Если белый покупался каждый день, все предпочитали свежеиспечённый, то чёрный — через день, и ели его вместе с супом или, посыпав солью, как пирожное. Чёрствый хлеб не выбрасывали, а резали длинными палочками, складывали на противень, сушили в духовке и собирали в матерчатый мешочек. А если хлеб пропадал, мать собирала его для соседей, которые держали скот. Ни разу не видел я брошенный хлеб в помойном ведре.
Кирпичи ржаного хлеба напомнили мне домики, обветренные, почерневшие от времени и сажи, они лепились по склону гор вокруг заледенелого, заваленного снегом, пруда. Осталось только прорезать окошки в них, вытащить мякиш, просушить и вставить внутрь электрические диоды. А из нутра хлеба слепил я фигурки людей, обитателей домов.
Домики с горящими окошками стояли на санях, запорошённых солью, как снегом, из домиков тянулись провода к электрической батарее. На одних санях сидели-стояли люди, столпившись под фонарным столбом. Сани выстроились друг за другом, такой санный поезд, на каждом по два или три домика, они были похожи на балки, это такие домики лесорубов, путеукладчиков или нефтяников. Их привозили в пустые безлюдные места, ставили в рядок и заселяли рабочими. Эти домики были всегда черны от холода и ветра, без дворов и ворот, просто четыре стены, маленькое окно, невысокая крыша.

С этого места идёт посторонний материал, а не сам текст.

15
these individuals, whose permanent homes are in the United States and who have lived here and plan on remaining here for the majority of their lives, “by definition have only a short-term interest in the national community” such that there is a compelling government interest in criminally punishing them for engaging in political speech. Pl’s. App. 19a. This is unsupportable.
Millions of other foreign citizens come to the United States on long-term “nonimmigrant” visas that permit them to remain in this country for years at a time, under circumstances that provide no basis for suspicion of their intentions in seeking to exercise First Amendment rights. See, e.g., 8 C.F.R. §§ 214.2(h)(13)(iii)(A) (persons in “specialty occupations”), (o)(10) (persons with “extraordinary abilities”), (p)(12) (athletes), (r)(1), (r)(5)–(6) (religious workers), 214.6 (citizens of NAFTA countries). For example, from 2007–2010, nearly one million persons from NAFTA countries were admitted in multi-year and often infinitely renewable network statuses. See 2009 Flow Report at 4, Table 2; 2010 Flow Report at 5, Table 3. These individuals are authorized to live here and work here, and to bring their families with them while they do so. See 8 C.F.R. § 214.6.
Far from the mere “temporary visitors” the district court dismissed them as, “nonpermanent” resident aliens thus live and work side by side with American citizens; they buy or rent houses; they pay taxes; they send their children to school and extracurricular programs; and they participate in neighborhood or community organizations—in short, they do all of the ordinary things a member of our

Это не те дома, которые строили мои сергинцы, чтобы поселиться в них семьёй, рожать и растить детей, эти дома были времянками, но, бывало, они оставались единственным домом на всю жизнь для этих людей.

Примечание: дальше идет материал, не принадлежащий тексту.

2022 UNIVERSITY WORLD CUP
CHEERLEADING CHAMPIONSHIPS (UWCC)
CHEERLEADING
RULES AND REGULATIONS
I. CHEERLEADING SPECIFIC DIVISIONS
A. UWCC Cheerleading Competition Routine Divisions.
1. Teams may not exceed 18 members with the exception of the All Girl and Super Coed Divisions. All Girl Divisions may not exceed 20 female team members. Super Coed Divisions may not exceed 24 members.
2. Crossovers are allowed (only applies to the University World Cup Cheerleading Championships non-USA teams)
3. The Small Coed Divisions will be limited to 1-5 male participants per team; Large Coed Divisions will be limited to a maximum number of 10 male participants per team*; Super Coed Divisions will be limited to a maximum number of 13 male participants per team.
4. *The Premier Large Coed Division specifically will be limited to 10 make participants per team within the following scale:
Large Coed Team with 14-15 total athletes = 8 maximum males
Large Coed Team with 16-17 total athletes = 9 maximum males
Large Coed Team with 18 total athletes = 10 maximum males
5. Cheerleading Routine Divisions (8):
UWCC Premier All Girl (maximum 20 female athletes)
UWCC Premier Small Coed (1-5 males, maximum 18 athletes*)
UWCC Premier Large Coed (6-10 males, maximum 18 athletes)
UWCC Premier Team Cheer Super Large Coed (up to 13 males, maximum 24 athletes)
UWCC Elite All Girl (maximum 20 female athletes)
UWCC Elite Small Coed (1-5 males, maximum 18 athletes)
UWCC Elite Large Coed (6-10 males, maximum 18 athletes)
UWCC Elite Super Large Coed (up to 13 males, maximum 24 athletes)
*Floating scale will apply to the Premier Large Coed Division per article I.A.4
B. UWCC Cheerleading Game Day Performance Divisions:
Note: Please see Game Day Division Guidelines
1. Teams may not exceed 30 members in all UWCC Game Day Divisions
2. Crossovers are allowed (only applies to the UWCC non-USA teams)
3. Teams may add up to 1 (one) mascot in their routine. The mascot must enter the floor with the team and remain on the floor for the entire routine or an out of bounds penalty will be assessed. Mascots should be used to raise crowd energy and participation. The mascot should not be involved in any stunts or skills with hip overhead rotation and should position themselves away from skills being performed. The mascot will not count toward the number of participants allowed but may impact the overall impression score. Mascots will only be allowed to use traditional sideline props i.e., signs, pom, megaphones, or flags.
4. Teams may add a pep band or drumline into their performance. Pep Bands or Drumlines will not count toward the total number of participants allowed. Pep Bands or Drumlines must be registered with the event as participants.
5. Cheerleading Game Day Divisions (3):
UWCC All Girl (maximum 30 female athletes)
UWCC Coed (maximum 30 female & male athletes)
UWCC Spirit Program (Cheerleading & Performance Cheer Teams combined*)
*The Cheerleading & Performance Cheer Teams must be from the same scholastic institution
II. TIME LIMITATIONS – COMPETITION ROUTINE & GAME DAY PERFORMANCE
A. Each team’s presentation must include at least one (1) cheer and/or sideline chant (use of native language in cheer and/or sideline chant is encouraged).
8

Сами люди были слеплены из нутра этих домов, из чёрного влажного мякиша, когда я лепил их, запах хлеба стоял вокруг, хлебное облако висело надо мной. И потом мои руки долго хранили этот запах, казалось, я сам был сделан из хлеба, из земляного коричневого мякиша, тёплого и живого.
Куда эти люди собрались со своими домами, куда их понесло? Это неважно для них, самое главное было с ними: хлеб. Значит, будут живыми, их не одолеет зима, не занесёт снегом, внутри хлеба всегда теплится свет. Хлеб всегда тёплый, даже если от него осталась сухая корка.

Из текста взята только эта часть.